Report every line of the listing below that contains the word "rangeland".

** Start Records for this exercise **

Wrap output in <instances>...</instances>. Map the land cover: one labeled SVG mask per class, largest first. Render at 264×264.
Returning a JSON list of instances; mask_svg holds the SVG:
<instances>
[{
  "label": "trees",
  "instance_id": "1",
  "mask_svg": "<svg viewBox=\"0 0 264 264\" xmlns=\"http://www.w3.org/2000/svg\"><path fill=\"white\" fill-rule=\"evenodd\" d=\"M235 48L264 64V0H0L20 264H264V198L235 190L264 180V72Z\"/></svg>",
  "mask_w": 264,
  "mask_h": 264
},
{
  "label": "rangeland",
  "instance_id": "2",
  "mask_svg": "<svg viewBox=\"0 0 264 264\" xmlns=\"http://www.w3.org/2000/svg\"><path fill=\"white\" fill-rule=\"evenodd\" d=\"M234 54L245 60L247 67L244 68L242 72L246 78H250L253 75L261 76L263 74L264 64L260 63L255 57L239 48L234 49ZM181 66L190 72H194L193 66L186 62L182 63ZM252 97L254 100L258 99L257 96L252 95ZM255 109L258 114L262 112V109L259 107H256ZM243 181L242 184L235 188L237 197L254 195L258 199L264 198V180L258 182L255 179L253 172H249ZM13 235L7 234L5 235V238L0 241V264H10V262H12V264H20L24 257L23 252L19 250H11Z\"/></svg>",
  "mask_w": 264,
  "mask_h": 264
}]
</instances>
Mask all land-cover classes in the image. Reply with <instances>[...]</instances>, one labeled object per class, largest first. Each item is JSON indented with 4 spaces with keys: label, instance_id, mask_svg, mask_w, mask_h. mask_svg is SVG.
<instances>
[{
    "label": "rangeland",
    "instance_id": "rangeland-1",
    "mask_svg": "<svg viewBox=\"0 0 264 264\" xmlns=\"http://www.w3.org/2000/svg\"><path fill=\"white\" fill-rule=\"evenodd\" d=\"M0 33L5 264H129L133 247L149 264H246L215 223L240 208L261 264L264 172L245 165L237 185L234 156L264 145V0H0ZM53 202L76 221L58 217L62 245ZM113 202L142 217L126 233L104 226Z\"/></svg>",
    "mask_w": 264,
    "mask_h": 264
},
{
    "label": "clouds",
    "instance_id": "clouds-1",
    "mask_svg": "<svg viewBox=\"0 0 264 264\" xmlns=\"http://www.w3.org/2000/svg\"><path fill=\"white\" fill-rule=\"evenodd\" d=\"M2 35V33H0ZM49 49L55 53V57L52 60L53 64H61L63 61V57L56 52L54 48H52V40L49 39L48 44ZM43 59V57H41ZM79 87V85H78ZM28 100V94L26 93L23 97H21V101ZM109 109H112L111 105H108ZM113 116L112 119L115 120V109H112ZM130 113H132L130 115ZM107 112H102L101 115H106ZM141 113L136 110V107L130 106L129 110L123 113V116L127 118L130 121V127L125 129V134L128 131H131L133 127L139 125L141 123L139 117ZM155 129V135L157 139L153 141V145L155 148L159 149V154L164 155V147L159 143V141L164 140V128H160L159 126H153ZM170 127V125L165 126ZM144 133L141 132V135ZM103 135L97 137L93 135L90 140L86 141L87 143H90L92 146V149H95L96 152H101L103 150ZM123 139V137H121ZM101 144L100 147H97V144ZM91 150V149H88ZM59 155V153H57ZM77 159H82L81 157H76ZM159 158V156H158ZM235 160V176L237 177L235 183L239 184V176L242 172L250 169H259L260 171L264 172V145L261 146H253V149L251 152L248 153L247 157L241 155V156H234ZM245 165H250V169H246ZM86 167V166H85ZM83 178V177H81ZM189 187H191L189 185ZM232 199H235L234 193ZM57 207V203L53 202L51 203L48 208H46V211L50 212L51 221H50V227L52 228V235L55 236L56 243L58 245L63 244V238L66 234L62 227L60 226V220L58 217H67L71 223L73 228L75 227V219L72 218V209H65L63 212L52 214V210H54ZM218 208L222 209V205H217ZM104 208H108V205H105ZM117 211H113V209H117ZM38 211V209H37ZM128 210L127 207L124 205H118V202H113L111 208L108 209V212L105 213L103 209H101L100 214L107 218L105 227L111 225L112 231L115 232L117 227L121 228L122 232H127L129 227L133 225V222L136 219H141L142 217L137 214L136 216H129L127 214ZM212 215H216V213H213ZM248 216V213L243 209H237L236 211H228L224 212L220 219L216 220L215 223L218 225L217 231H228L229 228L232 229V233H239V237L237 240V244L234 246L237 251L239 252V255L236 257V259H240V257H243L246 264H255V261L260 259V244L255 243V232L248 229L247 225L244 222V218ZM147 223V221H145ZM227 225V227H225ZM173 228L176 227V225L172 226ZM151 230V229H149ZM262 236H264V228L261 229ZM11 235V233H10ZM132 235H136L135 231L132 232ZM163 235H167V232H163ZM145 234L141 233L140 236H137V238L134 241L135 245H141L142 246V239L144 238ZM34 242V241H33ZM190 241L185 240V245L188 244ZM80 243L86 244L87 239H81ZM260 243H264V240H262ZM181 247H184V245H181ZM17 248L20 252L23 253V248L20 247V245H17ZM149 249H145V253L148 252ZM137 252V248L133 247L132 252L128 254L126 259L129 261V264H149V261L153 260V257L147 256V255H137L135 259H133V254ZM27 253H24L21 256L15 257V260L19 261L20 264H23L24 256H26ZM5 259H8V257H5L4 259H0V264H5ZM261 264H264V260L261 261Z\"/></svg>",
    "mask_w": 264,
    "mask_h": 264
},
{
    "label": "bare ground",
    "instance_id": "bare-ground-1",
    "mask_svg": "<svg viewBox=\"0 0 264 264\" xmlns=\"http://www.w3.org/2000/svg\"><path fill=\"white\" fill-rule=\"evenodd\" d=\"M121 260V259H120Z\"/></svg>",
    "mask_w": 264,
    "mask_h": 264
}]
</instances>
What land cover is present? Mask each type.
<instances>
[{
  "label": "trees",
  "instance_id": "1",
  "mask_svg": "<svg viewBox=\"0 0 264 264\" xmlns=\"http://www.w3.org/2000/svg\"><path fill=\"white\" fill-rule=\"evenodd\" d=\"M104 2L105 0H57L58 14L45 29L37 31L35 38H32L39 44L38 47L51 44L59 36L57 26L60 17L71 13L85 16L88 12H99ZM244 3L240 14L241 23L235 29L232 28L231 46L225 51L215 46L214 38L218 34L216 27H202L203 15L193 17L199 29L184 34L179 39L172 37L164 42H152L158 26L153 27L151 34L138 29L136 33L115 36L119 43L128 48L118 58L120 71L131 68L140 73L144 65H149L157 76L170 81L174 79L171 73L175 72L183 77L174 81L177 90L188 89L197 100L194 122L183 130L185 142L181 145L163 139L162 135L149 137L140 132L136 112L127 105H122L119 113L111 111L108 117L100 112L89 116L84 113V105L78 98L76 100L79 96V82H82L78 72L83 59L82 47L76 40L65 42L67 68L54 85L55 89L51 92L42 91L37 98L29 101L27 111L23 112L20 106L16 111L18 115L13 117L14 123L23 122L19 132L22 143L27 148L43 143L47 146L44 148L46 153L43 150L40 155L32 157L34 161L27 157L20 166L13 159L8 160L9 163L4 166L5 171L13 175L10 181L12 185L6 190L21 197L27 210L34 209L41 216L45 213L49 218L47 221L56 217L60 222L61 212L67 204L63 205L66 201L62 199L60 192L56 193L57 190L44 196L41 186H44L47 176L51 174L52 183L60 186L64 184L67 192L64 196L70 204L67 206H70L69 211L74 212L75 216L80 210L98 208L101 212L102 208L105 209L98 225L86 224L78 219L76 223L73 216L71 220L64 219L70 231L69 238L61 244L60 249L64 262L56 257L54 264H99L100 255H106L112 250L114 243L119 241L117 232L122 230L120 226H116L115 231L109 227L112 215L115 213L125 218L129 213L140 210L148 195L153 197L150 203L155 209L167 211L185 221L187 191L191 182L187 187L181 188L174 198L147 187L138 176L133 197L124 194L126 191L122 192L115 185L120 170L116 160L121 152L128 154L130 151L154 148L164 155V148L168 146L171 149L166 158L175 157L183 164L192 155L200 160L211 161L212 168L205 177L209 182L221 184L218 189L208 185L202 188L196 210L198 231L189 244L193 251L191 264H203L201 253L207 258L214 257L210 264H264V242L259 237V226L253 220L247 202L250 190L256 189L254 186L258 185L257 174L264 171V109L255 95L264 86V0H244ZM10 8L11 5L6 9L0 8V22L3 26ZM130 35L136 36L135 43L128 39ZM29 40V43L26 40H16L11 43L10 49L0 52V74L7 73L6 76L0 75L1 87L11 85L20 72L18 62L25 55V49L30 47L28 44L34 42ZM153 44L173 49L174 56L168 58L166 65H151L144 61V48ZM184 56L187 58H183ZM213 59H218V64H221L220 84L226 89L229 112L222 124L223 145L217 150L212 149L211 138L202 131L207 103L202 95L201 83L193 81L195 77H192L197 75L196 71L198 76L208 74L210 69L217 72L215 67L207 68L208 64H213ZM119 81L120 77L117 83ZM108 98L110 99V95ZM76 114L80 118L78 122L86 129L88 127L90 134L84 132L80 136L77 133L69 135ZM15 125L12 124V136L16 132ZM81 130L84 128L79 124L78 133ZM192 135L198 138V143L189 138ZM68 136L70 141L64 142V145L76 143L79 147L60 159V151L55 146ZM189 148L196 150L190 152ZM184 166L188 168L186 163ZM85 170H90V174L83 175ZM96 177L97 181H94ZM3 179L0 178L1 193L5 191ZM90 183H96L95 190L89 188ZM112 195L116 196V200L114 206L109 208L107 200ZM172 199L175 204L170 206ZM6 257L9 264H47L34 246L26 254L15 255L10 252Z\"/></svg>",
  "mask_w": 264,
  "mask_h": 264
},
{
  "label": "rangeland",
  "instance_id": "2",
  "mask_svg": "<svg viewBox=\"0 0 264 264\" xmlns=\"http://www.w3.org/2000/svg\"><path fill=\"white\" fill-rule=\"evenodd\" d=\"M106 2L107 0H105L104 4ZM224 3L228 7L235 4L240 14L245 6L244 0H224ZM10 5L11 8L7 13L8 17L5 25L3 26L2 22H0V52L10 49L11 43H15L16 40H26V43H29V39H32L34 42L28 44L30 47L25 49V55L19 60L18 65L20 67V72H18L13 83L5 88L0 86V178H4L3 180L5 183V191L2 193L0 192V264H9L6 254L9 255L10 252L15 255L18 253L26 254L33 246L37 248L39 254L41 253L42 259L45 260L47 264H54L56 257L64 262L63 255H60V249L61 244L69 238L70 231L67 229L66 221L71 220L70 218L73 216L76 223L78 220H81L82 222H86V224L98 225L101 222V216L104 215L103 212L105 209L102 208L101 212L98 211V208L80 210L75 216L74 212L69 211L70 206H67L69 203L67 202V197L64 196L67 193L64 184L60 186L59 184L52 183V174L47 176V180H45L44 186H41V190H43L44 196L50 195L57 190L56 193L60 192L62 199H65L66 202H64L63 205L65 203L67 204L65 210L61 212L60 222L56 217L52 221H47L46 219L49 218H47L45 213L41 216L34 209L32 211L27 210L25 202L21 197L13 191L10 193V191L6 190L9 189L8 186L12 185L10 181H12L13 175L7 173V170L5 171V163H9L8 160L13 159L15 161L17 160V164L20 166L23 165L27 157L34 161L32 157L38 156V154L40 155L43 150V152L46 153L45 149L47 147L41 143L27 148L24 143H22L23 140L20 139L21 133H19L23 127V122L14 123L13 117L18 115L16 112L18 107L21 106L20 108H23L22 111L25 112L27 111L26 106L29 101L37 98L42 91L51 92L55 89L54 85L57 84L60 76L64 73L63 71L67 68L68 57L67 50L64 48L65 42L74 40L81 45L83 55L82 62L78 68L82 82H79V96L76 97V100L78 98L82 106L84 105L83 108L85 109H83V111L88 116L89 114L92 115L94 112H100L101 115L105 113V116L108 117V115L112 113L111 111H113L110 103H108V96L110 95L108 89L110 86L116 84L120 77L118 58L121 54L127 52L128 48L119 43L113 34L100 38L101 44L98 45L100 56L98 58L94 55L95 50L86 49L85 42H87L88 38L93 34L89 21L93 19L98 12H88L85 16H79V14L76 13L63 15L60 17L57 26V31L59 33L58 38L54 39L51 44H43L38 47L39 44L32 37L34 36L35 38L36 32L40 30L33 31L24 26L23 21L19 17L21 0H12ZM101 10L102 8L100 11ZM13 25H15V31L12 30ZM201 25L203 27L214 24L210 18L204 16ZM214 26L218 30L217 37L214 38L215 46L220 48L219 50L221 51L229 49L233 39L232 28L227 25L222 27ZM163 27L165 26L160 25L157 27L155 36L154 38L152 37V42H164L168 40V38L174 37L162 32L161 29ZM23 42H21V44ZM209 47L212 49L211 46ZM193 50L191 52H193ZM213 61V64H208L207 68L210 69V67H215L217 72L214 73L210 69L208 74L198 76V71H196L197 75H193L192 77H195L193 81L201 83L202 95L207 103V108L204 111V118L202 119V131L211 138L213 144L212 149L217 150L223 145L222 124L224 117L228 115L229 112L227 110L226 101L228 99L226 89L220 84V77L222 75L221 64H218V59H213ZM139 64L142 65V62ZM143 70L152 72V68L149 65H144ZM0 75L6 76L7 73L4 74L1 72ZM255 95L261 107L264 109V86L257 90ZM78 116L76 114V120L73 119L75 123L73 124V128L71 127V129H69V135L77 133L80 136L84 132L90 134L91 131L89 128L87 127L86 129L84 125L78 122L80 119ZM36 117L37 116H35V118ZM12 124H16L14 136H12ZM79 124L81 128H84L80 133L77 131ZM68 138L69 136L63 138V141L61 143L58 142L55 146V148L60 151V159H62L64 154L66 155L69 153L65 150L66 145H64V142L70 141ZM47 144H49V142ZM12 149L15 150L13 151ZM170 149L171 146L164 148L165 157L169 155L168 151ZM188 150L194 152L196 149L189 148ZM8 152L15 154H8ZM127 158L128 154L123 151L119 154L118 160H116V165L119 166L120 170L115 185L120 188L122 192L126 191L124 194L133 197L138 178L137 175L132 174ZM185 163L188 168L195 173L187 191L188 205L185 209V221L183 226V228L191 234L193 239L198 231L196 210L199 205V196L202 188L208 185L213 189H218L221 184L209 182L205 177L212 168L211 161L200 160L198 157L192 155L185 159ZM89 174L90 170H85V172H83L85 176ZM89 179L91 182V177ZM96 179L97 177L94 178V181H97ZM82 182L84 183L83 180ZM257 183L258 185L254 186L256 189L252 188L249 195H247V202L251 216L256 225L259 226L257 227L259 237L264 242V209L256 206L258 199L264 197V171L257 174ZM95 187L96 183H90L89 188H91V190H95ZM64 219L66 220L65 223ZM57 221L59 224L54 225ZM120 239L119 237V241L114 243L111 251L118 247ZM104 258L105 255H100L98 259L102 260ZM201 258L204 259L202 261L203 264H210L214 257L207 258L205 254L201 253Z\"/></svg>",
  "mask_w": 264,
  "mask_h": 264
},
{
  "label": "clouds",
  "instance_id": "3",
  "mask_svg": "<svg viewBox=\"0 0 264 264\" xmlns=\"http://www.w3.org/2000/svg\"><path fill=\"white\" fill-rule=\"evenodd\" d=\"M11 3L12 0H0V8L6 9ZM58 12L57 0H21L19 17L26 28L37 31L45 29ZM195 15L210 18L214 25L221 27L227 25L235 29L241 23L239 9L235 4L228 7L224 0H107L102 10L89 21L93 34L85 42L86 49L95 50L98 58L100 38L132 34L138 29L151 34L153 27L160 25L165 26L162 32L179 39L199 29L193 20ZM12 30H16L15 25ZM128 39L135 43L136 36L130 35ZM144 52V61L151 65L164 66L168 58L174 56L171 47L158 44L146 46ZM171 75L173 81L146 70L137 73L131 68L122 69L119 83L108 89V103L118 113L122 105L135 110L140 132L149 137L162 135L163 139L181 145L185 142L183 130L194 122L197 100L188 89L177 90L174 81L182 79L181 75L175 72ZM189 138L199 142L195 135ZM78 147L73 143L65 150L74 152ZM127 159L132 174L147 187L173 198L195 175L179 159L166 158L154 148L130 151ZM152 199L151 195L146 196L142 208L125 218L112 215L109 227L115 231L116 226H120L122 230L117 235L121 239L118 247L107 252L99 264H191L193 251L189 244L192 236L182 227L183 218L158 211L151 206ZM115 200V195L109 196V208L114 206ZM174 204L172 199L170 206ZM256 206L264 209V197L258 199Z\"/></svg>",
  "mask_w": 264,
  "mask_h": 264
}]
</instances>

** End Records for this exercise **

▶ Complete output
  "label": "rangeland",
    "label": "rangeland",
    "instance_id": "rangeland-1",
  "label": "rangeland",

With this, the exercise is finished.